## Goal 1:
From the power generation analysis, copy word for word the stretch from "If natural gas" through "generation than wind.".
## Goal 2:
According to the power generation analysis, how many tons of cumulative carbon emissions reductions came from replacing coal with natural gas over 2007–2015?
## Goal 3:
Say whether each statement agrees with the power generation analysis, giving yes or no and quoting the deciding words: (a) Over 2007–2015, increased wind generation produced larger cumulative emissions reductions than lower demand did. (b) On average, a megawatt-hour generated by wind reduced more carbon than one generated by gas. (c) Wind has displaced some hydro in the American Midwest.

Updated Analysis of US Regional Power Generation, 2007–2015
Here’s an analysis from The Breakthrough Institute. Continuing to publish material with a different viewpoint~ctm
July 13, 2017 | Michael Goff,
Cheap natural gas has reduced carbon emissions on the US electricity grid more than anything else over the past decade.
That’s the core conclusion of our new analysis. But while the coal-to-gas shift continues to lead power sector decarbonization, wind is playing a bigger and bigger role.
Over 2007–2015, the period we studied for this analysis, the replacement of coal with cheaper natural gas was responsible for a cumulative 443 million tons of carbon emissions reductions. That compares to 316 million tons of reduced emissions due to lower demand, and 294 million tons due to increased wind generation. See Figures 1 and 2 for details.
Figure 1: Decarbonization benefit of new generation and demand reduction in 2015, compared to 2007 emissions
Figure 2: Cumulative decarbonization of new generation and demand reduction, 2008–2015, relative to 2007 emissions
These conclusions build on a 2014 Breakthrough analysis in which we found that the decline in coal was overwhelmingly due to natural gas, while wind replaced a much more diverse base of resources over the 2007–2013 period.
How can natural gas, a fossil fuel with significantly greater emissions than renewable sources, decarbonize the power sector more than wind?
If natural gas generation replaces coal generation while wind replaces hydroelectric, then gas has a greater decarbonizing benefit. And that does happen, for instance, in the American Midwest, where gas has displaced a lot of coal, while wind has displaced some hydro in the West. But on average, a megawatt-hour generated by wind reduced more carbon than one generated by gas. The biggest reason that gas has reduced carbon emissions more than wind is simply that there’s a lot more new gas generation than wind.

## Supplied entries:
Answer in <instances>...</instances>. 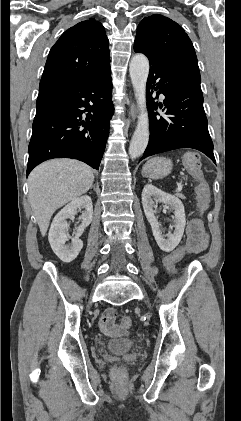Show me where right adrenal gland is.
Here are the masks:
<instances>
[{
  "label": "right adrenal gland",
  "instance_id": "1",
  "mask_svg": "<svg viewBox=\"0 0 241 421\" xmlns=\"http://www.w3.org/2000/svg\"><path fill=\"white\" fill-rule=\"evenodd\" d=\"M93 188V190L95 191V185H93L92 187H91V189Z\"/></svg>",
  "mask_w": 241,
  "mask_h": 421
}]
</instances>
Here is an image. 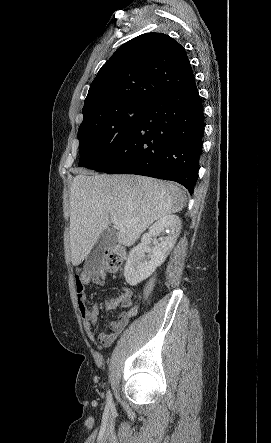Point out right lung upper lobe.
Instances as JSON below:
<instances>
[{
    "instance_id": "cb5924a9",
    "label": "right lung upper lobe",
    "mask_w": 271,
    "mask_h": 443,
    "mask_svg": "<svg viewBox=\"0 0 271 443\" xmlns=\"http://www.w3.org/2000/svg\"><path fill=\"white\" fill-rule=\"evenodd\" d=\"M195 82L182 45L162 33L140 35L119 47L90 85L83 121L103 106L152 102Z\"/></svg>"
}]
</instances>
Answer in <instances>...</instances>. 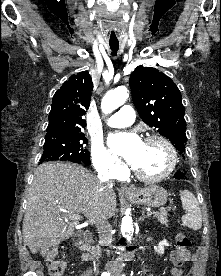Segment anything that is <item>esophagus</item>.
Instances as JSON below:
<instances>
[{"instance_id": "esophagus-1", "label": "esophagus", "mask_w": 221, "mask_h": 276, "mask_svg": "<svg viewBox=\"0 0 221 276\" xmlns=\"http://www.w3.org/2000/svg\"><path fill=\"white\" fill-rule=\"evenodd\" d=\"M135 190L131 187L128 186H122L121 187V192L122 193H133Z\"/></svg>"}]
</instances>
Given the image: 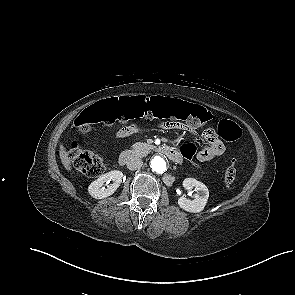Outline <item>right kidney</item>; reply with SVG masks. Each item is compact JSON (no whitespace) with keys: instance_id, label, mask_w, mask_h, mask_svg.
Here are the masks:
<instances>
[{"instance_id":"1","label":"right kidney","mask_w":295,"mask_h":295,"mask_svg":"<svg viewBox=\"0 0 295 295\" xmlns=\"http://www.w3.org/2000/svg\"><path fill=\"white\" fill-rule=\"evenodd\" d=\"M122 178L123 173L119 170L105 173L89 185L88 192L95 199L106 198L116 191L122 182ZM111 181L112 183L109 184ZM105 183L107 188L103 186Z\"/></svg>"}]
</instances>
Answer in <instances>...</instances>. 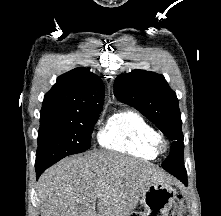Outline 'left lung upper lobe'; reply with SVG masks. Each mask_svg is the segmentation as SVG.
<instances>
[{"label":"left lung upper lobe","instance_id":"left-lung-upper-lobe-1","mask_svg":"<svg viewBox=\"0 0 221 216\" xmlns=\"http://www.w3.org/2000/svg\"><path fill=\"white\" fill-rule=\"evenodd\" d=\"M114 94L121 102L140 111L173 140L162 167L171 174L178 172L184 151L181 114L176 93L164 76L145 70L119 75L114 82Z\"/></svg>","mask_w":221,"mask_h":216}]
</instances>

* * *

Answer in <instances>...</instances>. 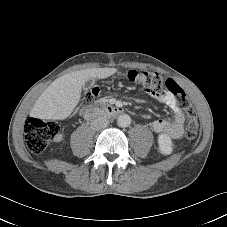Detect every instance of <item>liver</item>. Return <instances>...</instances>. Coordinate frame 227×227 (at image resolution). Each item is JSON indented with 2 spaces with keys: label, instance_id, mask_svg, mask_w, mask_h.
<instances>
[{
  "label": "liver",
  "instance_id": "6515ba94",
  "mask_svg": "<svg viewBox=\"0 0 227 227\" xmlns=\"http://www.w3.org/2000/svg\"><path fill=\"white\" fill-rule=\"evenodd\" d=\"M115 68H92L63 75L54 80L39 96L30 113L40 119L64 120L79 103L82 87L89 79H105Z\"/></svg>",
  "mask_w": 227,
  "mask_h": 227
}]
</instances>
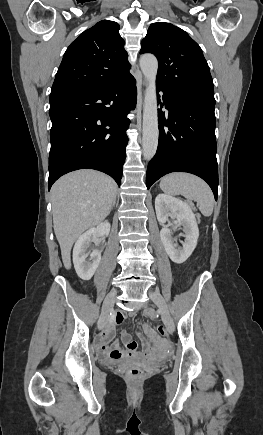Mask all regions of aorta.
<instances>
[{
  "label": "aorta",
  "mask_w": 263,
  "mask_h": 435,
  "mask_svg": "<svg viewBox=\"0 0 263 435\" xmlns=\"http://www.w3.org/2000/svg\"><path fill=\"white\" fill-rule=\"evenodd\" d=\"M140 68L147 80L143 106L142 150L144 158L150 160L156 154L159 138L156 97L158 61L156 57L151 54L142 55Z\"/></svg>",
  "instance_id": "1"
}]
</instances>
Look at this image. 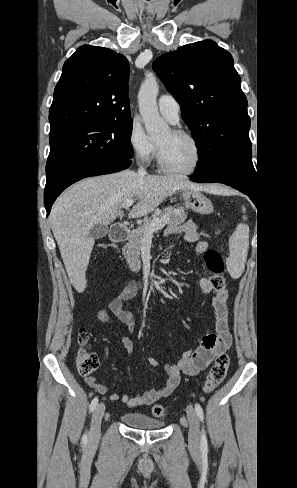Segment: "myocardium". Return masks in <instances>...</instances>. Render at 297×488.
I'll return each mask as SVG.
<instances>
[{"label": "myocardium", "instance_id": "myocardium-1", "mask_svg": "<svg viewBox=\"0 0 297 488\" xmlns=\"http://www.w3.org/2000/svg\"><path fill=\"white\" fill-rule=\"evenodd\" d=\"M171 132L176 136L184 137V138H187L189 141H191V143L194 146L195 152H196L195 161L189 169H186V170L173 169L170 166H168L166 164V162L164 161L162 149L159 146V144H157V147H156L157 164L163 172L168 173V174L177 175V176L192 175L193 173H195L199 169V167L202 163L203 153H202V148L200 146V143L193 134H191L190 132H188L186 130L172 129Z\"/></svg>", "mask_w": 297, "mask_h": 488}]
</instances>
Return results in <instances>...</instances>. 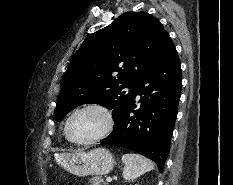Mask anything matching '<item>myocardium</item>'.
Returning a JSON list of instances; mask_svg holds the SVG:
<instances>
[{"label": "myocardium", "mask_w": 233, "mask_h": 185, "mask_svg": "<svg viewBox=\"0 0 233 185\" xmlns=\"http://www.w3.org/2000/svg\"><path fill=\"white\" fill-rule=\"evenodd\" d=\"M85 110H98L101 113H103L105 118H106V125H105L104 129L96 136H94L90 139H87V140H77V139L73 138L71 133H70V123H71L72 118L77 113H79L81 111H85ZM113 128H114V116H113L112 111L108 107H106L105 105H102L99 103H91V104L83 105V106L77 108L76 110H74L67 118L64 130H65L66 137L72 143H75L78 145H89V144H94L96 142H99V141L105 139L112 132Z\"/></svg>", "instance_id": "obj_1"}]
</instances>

...

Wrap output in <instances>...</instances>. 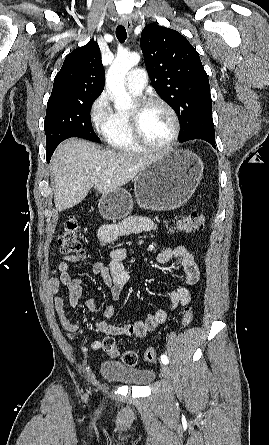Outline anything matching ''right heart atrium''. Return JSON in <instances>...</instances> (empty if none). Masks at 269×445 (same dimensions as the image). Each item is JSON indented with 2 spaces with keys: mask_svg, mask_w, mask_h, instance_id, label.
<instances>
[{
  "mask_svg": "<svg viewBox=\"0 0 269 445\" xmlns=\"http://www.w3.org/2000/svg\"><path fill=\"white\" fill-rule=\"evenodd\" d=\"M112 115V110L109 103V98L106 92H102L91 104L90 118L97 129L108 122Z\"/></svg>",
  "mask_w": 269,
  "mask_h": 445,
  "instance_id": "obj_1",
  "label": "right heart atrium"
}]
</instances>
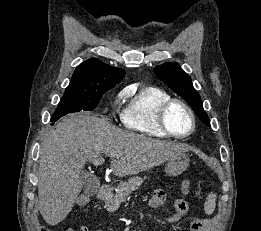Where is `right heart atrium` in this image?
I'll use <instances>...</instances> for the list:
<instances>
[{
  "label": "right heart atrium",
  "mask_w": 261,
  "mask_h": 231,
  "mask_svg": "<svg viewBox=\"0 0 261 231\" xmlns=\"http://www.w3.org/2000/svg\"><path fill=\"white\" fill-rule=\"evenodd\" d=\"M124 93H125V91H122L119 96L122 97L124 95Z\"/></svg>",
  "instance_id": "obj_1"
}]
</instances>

## Correct answer 1:
If natural gas generation replaces coal generation while wind replaces hydroelectric, then gas has a greater decarbonizing benefit. And that does happen, for instance, in the American Midwest, where gas has displaced a lot of coal, while wind has displaced some hydro in the West. But on average, a megawatt-hour generated by wind reduced more carbon than one generated by gas. The biggest reason that gas has reduced carbon emissions more than wind is simply that there’s a lot more new gas generation than wind.

## Correct answer 2:
443 million tons.

## Correct answer 3:
(a) No: "316 million tons of reduced emissions due to lower demand, and 294 million tons due to increased wind generation"
(b) Yes: "on average, a megawatt-hour generated by wind reduced more carbon than one generated by gas"
(c) No: "in the American Midwest, where gas has displaced a lot of coal, while wind has displaced some hydro in the West"